En octobre, Marot s'en prend encore à l'autorité, civile cette fois. Sur un coup de tête, il s'attaque aux sergents du guet qui transfèrent un prisonnier d'une geôle à une autre. Le quidam parvient à s'échapper. Et, pour avoir porté secours à un parfait inconnu, le poète est de nouveau incarcéré, cette fois à la Conciergerie.
Il y revit l'Enfer, bien que de manière moins tragique, puisqu'il ne risque pas le bûcher. Là encore, il compose une épître à François 1er pour obtenir sa grâce. L'Epistre au roi pour le délivrer de prison est un petit chef d'oeuvre d'humour et de fantaisie dans lequel il fait mine de plaisanter sur sa nouvelle mésaventure.

"Roy des François, plein de toutes bontez,
Quinze jours a (je les ai bien comptés),
Et dès demain seront justement seize...
Trois grands pendards viendront à l'estourdie
En ce Palais me dire en desarroy :
'Nous vous faisons prisonnier par le Roy'.
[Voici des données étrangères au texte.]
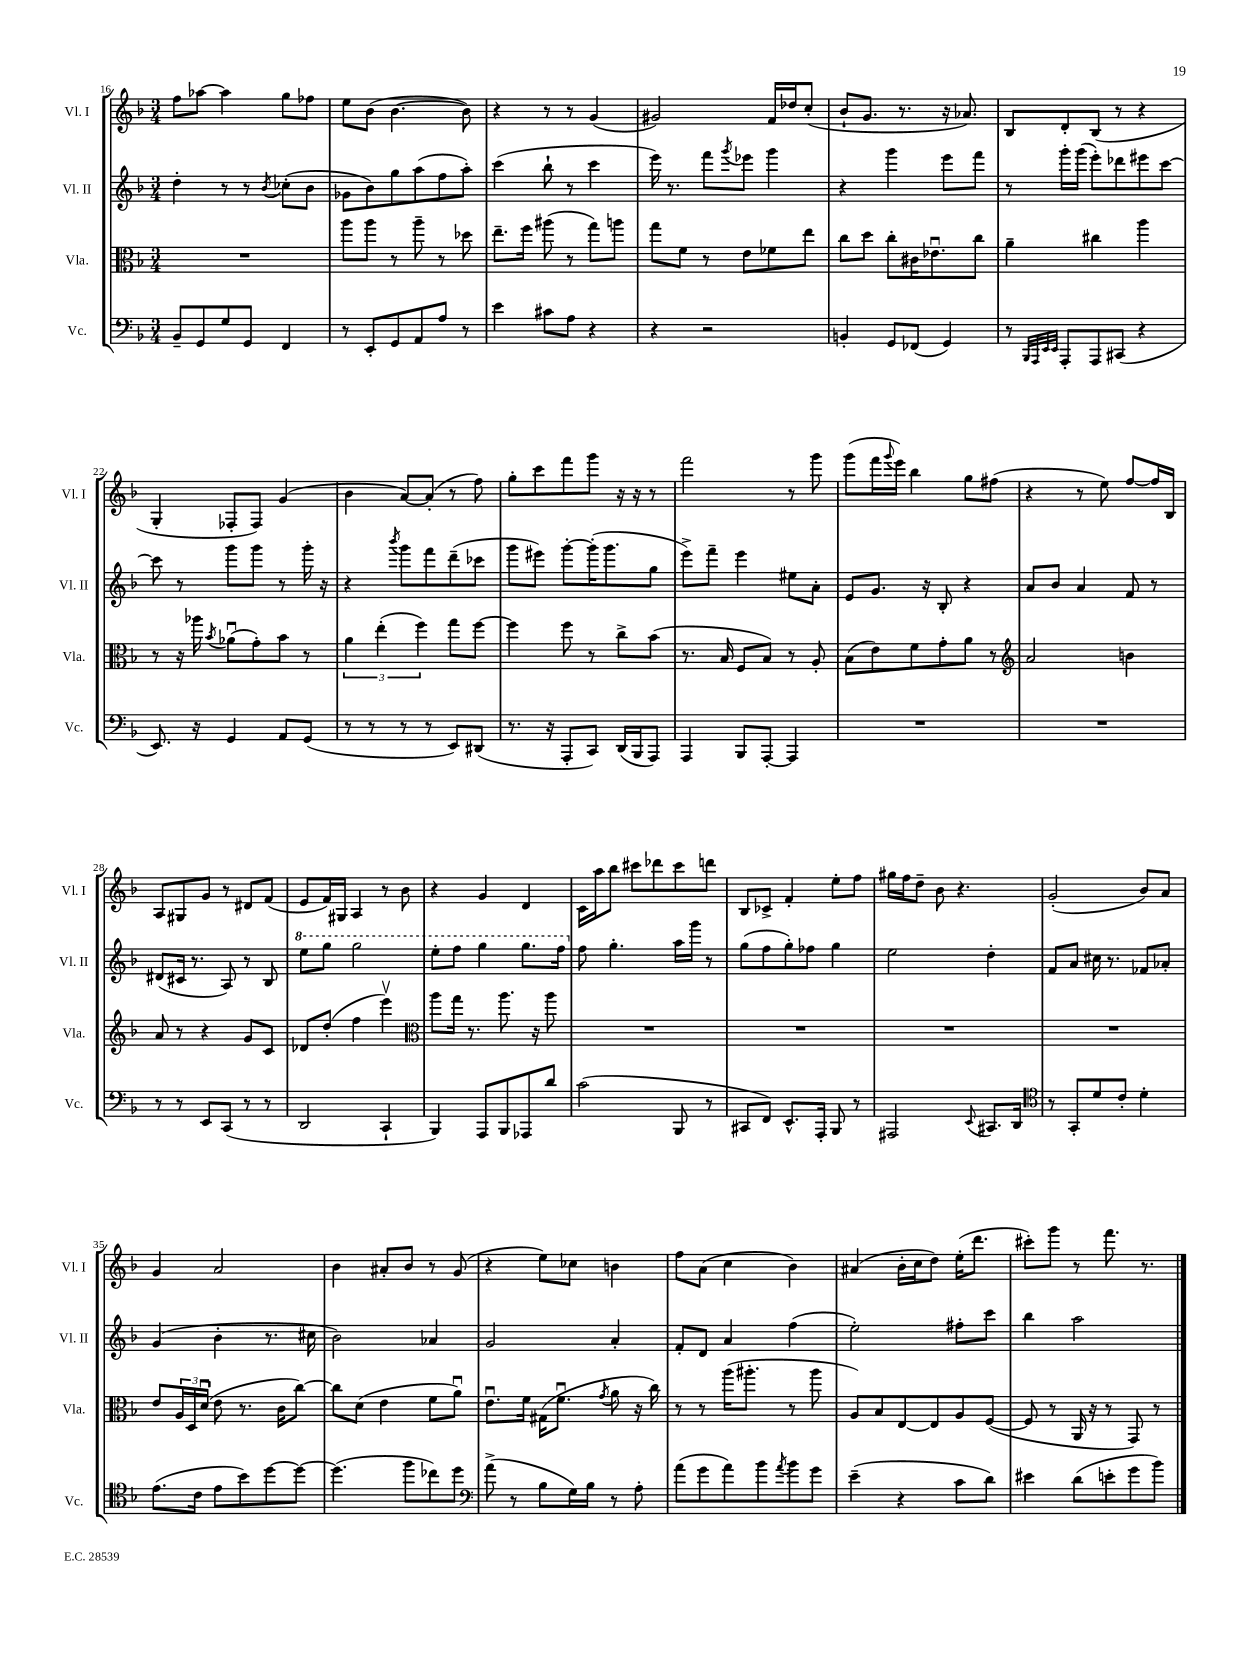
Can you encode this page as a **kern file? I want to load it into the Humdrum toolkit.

**kern	**kern	**kern	**kern
*staff4	*staff3	*staff2	*staff1
*clefF4	*clefC3	*clefG2	*clefG2
*k[b-]	*k[b-]	*k[b-]	*k[b-]
*M3/4	*M3/4	*M3/4	*M3/4
8BB-~	2.r	4dd'	8ff
8GG	.	.	[8aa-
8G	.	8r	4aa-]
8GG	.	8r	.
.	.	8qb-	.
4FF	.	(8cc-'	8gg
.	.	8b-	8ff-
=	=	=	=
8r	8aa	8g-	8ee
8EE'	8aa	8b-)	(8b-
8GG	8r	8gg	[4.b-
8AA	8aa~	(8aa	.
8A	8r	8ff	.
8r	8dd-	8aa')	8b-])
=	=	=	=
4e	8.ee~	(4ccc	4r
.	16ff	.	.
8c#	(8aa#	8bb-`	8r
8A	8r	8r	8r
4r	8gg)	4ccc	(4g
.	8aa	.	.
=	=	=	=
4r	8gg	16eee)	2g#)
.	.	8.r	.
.	8f	.	.
2r	8r	8fff	.
.	.	8qggg	.
.	8e	8eee-	.
.	8f-	4ggg	16f
.	.	.	16dd-
.	8ee	.	(8cc'
=	=	=	=
4BB'	8cc	4r	8b-`
.	8dd	.	8.g
8GG	8cc'	4ggg	.
.	.	.	8.r
(8FF-	16c#	.	.
.	8.e-u	.	.
4GG)	.	8eee	16r
.	.	.	8.a-)
.	8cc	8fff	.
=	=	=	=
8r	4a~	8r	8B-
32qqBBB-	.	.	.
32qqAAA	.	.	.
32qqEE	.	.	.
32qqEE	.	.	.
8AAA'	.	16ggg'	8d'
.	.	(16ggg	.
8AAA	4cc#	8eee')	(8B-
(8CC#	.	8ddd-	8r
4r	4aa	8eee#	4r
.	.	[8ccc	.
=	=	=	=
8.EE)	8r	8ccc]	4G'
.	16r	8r	.
16r	16aa-	.	.
.	8qb-	.	.
4GG	(8a-u	8ggg	8F-'
.	8g')	8ggg	8F-)
8AA	8b-	8r	(4g
(8GG	8r	16ggg'	.
.	.	16r	.
=	=	=	=
8r	6a	4r	4b-
8r	.	.	.
.	(6ee'	.	.
.	.	8qbbb-	.
8r	.	8ggg	[8a)
.	6ff)	.	.
8r	.	8fff	(8a']
8EE)	8gg	(8ddd~	8r
(8DD#	[8ff	8ccc-	8ff)
=	=	=	=
8.r	4ff]	8ggg	8gg'
.	.	8eee#)	8ccc
16r	.	.	.
8AAA'	8ff	[8ggg'	8fff
8CC)	8r	(16ggg']	8ggg
.	.	8.ggg	.
(16DD	8cc^	.	16r
16BBB-	.	.	16r
8AAA)	(8b-	8gg	8r
=	=	=	=
4AAA	8.r	8eee^)	2fff
.	.	8fff~	.
.	16B-	.	.
8BBB-	8F	4eee	.
[8AAA'	8B-)	.	.
4AAA]	8r	8ee#	8r
.	8A'	8a'	8ggg
=	=	=	=
2.r	(8B-	8e	(8ggg
.	8e)	8.g	16fff
.	.	.	8qqggg
.	.	.	16eee)
.	8f	.	4bb-
.	.	16r	.
.	8g'	8B-'	.
.	8a	4r	8gg
.	8r	.	(8ff#
=	=	=	=
*	*clefG2	*	*
2.r	2a	8a	4r
.	.	8b-	.
.	.	4a	8r
.	.	.	8ee)
.	4b	8f	[8ff
.	.	8r	16ff]
.	.	.	16B-
=	=	=	=
8r	8a	(8d#	8A
8r	8r	16c#	8G#
.	.	8.r	.
8EE	4r	.	8g
(8CC	.	8A)	8r
8r	8g	8r	8d#
8r	8c	8B-	(8f
=	=	=	=
2DD	8d-	8eee	8e
.	(8dd'	8ggg	16f)
.	.	.	16G#
.	4ff	2ggg	4A
4CC`	4eeev)	.	8r
.	.	.	8b-
=	=	=	=
*	*clefC3	*	*
4BBB-)	8aa	8eee'	4r
.	16gg	8fff	.
.	8.r	.	.
8AAA	.	4ggg	4g
8BBB-	8.aa	.	.
8AAA-	.	8.ggg	4d
.	16r	.	.
8d	8aa	.	.
.	.	16fff	.
=	=	=	=
(2c	2.r	8ff	16c
.	.	.	16aa
.	.	4.gg'	8bb-
.	.	.	8ccc#
.	.	.	8ddd-
8BBB-	.	16aa	8ccc#
.	.	16ggg	.
8r	.	8r	8ddd
=	=	=	=
8CC#	2.r	(8gg	8B-
8FF)	.	8ff	8c-^
8.EE^^	.	8gg')	4f'
.	.	8ff-	.
16AAA'	.	.	.
8BBB-	.	4gg	8ee'
8r	.	.	8ff
=	=	=	=
2AAA#	2.r	2ee	16gg#
.	.	.	16ff
.	.	.	8dd~
.	.	.	8b-
.	.	.	4.r
8qqEE	.	.	.
8.CC#	.	4dd'	.
16DD	.	.	.
=	=	=	=
*clefC4	*	*	*
8r	2.r	8f	(2g'
8GG'	.	8a	.
8d	.	16cc#	.
.	.	8.r	.
8c'	.	.	.
4d'	.	8f-	8b-)
.	.	8a-'	8a
=	=	=	=
(8.e	8e	(4g	4g
.	24A	.	.
.	24D	.	.
16c	.	.	.
.	(24du	.	.
8e	8e	4b-'	2a
8b-)	8.r	.	.
[8dd	.	8.r	.
.	16c	.	.
8dd_	[8cc)	.	.
.	.	16cc#	.
=	=	=	=
(4.dd]	8cc]	2b-)	4b-
.	(8d	.	.
.	4e	.	8a#'
8ff	.	.	8b-
8cc-)	8f	4a-	8r
8dd	8au)	.	(8g
=	=	=	=
*clefF4	*	*	*
(8a^	8.eu	2g	4r
8r	.	.	.
.	16f	.	.
8B-	(16G#	.	8ee)
.	8.fu	.	.
16G)	.	.	8cc-
16B-	.	.	.
.	8qg	.	.
8r	8a	4a'	4b
8A'	16r	.	.
.	16cc)	.	.
=	=	=	=
(8a	8r	8f'	8ff
8g	8r	8d	(8a
8a)	(16aa	4a	4cc
.	8.aa#'	.	.
8b-	.	.	.
8qa	.	.	.
8b-	8r	(4ff	4b-)
8g	8aa#	.	.
=	=	=	=
(4e~	8A)	2ee')	(4a#
.	8B-	.	.
4r	[8E	.	16b-'
.	.	.	16cc
.	8E]	.	8dd)
8c	8A	8ff#'	(16ee'
.	.	.	8.ddd
8d)	([8F	8ccc	.
=	=	=	=
4e#	8F]	4bb-	8ccc#')
.	8r	.	8ggg
(8d	16AA	2aa	8r
.	16r	.	.
8e'	8r	.	8.fff
8g	8GG)	.	.
.	.	.	8.r
8b-)	8r	.	.
==	==	==	==
*-	*-	*-	*-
Incontinent, qui fut bien estonné?
Ce fut Marot, plus que s'il eust tonné."

C'est là tout l'art de Clément Marot, à la fois rebelle et bien aimé du roi, qui se lance dans des aventures insensées, traverse des moments difficiles, puis se tire d'affaire grâce à sa virtuosité et à la complicité de François 1er, qui ne peut résister à ses talentueuses épîtres. En amoureux des arts et des lettres, le souverain n'a jamais failli à son rôle de protecteur des écrivains et des artistes. Le 5 novembre, après quinze jours d'incarcération, Clément Marot est libéré sur ordre du roi. Celui ci, ne jugeant pas son cas pendable, s'est une fois de plus laissé séduire par son impertinence et l'élégance de son style.